Sadistically, Obama’s Department of Justice had pushed for a 60-year sentence following Manning’s conviction by a military kangaroo court. The day after her conviction, Manning announced that she wanted hormone treatment for gender reassignment. She has since been locked away in the military prison at Fort Leavenworth, Kansas, where she has been subjected to brutal treatment, isolation and humiliation, and has had to wage one battle after another to continue her transition. Even in commuting Manning’s sentence, Obama set the release date for May, giving the ghouls of the incoming Donald Trump administration four months to continue torturing her.
From the perspective of the working class, the real crime was the prosecution and imprisonment of Manning in the first place—a crime for which Obama has pardoned himself by now ordering her release. The government’s torment of Manning and its continuing witchhunt of Edward Snowden, Julian Assange and other whistle-blowers are aimed at silencing those who dare expose or oppose its atrocities and mass surveillance. The Obama administration prosecuted nine cases involving whistle-blowers and leakers, three times the number prosecuted by all previous administrations combined. Assange, the founder of WikiLeaks, remains in the Ecuadorean embassy in Britain, the government of which has vowed to arrest him if he steps outside, while National Security Agency whistle-blower Snowden is in exile in Russia. Hands off Assange! Drop all charges against Snowden!
The same day that Obama announced Manning’s commutation, he also commuted the 70-year sentence of Oscar López Rivera, a 74-year-old member of the Puerto Rican Armed Forces of National Liberation. López Rivera is now set to be released in May after over 30 years behind bars. In 1981, López Rivera was convicted of “seditious conspiracy”—a thought crime—for struggling for the independence of his native Puerto Rico from U.S. colonial occupation. Another 15 years were added on in 1988 for conspiring to escape from prison. A courageous fighter, López Rivera refused President Bill Clinton’s offer of clemency in 1999 out of solidarity with Marie Haydée Beltrán Torres and Carlos Alberto Torres, two of his comrades who were not included in the clemency offer. (Beltrán Torres was released in 2009 and Alberto Torres in 2010.) It is the duty of the U.S. proletariat to stand for Puerto Rico’s right of self-determination.
Presidential pardons and commutations are often issued by the capitalist rulers to bail out their cronies—for example, President Gerald Ford’s pardon of Richard Nixon in 1974. Obama has continued that tradition by issuing a full pardon to retired general James Cartwright. In October, Cartwright had pleaded guilty to lying to federal agents investigating a government leak, and he was scheduled to be sentenced this month. In contrast to Manning, this former vice chairman of the Joint Chiefs of Staff of the blood-drenched U.S. imperialist military faced a maximum of a $500 fine and six months in prison.
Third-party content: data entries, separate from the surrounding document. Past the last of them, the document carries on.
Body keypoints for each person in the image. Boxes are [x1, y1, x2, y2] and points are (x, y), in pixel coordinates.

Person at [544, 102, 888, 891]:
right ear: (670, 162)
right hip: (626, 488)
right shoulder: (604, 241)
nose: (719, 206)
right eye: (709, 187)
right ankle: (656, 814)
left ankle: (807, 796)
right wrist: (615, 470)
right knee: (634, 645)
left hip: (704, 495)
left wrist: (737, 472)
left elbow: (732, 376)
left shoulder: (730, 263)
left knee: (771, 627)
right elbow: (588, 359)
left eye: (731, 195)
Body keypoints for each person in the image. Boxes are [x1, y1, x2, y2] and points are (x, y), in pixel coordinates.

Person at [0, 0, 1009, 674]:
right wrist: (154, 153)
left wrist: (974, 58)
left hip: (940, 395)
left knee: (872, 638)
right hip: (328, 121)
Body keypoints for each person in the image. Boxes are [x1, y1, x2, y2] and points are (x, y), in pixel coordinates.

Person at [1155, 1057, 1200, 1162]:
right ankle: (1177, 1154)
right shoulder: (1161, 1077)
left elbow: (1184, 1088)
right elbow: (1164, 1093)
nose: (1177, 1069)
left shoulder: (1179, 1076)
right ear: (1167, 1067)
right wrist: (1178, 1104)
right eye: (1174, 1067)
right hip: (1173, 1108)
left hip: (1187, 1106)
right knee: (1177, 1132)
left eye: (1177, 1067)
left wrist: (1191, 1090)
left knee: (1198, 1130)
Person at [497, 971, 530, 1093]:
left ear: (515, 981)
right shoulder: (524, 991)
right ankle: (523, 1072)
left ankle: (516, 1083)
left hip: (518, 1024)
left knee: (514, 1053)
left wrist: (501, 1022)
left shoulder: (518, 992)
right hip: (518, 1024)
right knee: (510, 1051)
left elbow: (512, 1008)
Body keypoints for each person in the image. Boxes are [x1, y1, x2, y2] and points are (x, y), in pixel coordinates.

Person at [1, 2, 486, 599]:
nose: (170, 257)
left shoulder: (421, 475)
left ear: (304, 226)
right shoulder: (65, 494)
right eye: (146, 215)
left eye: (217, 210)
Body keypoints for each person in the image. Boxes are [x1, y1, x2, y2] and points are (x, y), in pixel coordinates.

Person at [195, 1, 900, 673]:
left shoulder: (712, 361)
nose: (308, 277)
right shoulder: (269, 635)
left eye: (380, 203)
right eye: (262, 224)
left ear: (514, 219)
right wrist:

Not on Obama’s list for “mercy” was class-war prisoner and American Indian Movement activist Leonard Peltier, despite tens of thousands having petitioned for clemency. He is internationally renowned as an unbowed fighter who symbolizes resistance against this country’s racist repression of American Indians, the survivors of centuries of genocidal oppression. Peltier was convicted of the killing of two FBI agents shot during a 1975 government assault on the Pine Ridge Reservation in South Dakota—a crime the Feds know he did not commit. Even a former U.S. attorney who was a central player in Peltier’s frame-up, James Reynolds, joined the call for clemency. Peltier, an innocent man who never should have spent a day in prison, has spent over 40 years in prison and as a result has numerous health problems. As his attorney put it, Obama’s refusal to grant Peltier clemency amounted to “a sentence of death.” Free Peltier now!
As Marxists, we understand that the capitalist state, including its courts, exists to defend the rule and profits of the bourgeoisie. While pursuing all legal means to win freedom for class-war prisoners like Peltier, we put no faith in the “justice” of the courts. We look to the social power of the multiracial working class, which must be mobilized independently of and in opposition to the capitalist state and its political representatives, whether Republican or Democrat.
Obama wants to secure his “legacy,” including through the commutations for Manning and López Rivera. But for the world’s oppressed and working masses, it is war, drone strikes, mass surveillance, repression and economic inequality that define the real legacy of Barack Obama.